Aïe, un ouvrage réalisé « avec Amnesty International », encore de la propagande à foison pour en dénoncer une autre? Éh bien non, les craintes sont vite éludées, car c’était sans compter le talent et l’indépendance du journaliste et écrivain français Christophe Dabitch, toujours aussi riche dans sa vision du monde et de ses problématiques.
Ainsi, le globe trotter a parcouru quelques pays éparses du globe (Cambodge, Argentine, Côte d’Ivoire, Liban…) pour « partir à la rencontre de ceux qui se battent pour leurs droits et qui transforment un statut de victime en celui d’acteur, souvent avec l’aide d’organisations militantes à vocation professionnelle dont le rôle est d’amplifier leur voix afin de changer des situations concrètes« . Comme Amnesty donc, qui reste à l’état d’égide de ce livre, mais ne monopolise pas le temps de parole. Car c’est avant tout vers ces petites voix demandant à être amplifiée, à être là (comme le titre du livre qui porté bien son nom), que s’est tourné Christophe Dabitch, avant de convoquer quelques un des plus talentueux dessinateurs de leur génération (Jorge Gonzalez, Damien Roudeau ou Guillaume Trouillard) pour mettre ces reportages en dessin. Avec cette contrainte: à 3 exceptions près, tous ces dessinateurs n’ont pas fait le voyage avec Dabitch, dans une volonté d’appropriation du récit et des photos ramenés par l’écrivain.
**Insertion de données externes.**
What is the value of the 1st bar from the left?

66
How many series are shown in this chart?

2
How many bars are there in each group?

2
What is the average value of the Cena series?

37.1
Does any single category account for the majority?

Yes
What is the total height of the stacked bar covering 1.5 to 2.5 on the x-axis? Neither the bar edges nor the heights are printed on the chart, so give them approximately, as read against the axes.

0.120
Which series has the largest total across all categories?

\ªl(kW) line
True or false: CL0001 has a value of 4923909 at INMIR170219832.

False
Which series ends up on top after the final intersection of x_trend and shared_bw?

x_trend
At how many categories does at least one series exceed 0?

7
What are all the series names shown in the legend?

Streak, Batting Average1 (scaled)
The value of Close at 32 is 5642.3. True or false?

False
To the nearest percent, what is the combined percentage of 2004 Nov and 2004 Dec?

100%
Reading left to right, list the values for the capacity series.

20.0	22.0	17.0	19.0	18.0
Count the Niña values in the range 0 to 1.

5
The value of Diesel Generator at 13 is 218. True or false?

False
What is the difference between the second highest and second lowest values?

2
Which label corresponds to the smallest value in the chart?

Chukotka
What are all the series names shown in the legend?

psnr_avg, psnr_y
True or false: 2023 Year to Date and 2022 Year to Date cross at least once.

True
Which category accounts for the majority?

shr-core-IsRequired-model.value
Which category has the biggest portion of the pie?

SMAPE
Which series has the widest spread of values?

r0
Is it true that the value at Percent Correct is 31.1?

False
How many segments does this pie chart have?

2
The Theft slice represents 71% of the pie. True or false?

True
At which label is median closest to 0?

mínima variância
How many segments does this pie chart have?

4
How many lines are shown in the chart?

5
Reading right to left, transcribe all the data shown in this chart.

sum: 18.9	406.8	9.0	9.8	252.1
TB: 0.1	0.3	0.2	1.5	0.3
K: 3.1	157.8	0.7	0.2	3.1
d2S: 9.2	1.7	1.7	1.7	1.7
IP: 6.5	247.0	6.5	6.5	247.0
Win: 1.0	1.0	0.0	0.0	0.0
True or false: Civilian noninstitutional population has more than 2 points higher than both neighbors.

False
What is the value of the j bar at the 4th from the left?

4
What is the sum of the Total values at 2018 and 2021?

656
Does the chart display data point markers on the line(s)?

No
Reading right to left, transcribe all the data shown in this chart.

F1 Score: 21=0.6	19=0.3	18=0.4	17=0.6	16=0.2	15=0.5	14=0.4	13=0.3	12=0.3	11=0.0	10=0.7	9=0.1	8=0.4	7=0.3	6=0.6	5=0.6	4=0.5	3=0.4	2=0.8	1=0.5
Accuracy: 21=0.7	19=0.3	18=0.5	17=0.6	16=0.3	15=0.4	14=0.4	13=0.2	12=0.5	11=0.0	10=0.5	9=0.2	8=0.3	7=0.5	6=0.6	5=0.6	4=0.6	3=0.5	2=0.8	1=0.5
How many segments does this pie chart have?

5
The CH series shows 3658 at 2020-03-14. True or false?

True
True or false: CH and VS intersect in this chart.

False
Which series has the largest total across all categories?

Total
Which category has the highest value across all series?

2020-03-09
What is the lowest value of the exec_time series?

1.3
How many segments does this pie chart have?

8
Pour imaginer et reconstituer avec leur subjectivité et leur humanisme.
Car Être là, est profondément humain, même s’il relate des faits qui ne correspondent absolument pas à l’époque dans laquelle nous croyons vivre: les condamnations arbitraires au Japon, les femmes violées d’Afrique ou la difficulté du souvenir en Argentine 30 ans après le Processus de réorganisation nationale qui a mené à de nombreux assassinats et disparitions. Sans nous épargner non plus, nous qui croyons être à l’abri de tout soupçon mais qui sommes rappelés à l’ordre par cette illustration de la pénible vie des Roms dans le Nord de la France.
Loin de faire la morale, Être là est le vibrant témoin de combats ordinaires dans un monde ne tournant pas rond. Hommage et appel à la solidarité avec des hommes et femmes qui n’ont rien demandé mais se retrouvent à rêver d’une vie meilleure pour continuer à survivre et à être là. Sans apitoiement mais avec un réel regard citoyen, ce recueil de 13 reportages réveille les douleurs de tout humain qui se respecte, qui se sent peut-être impuissant mais sera en tout cas témoin. Et tous ces lecteurs-témoins donneront une raison en plus à ces véritables super-héros de leur époque et leur pays de se taire encore moins.
Et si Être là demande un réel effort de lecture (il y a dans l’un ou l’autre récit, un manque maladroit de lisibilité), voilà un ouvrage essentiel et important, compilation de morceaux de bravoure. Avec de gros coups de cœur pour les 3 entretiens et la crise humanitaire grecque où se bousculent les immigrés illégaux, terriblement enrichissants et pertinents. Un ouvrage aussi flatteur pour tous les dessinateurs qui y ont pris part et partagent leur talent, sans non plus éclabousser le propos de ce livre à face humaine.
17/20
Christophe Dabitch & collectif, Être là, Futuropolis, 184 pages, 24€.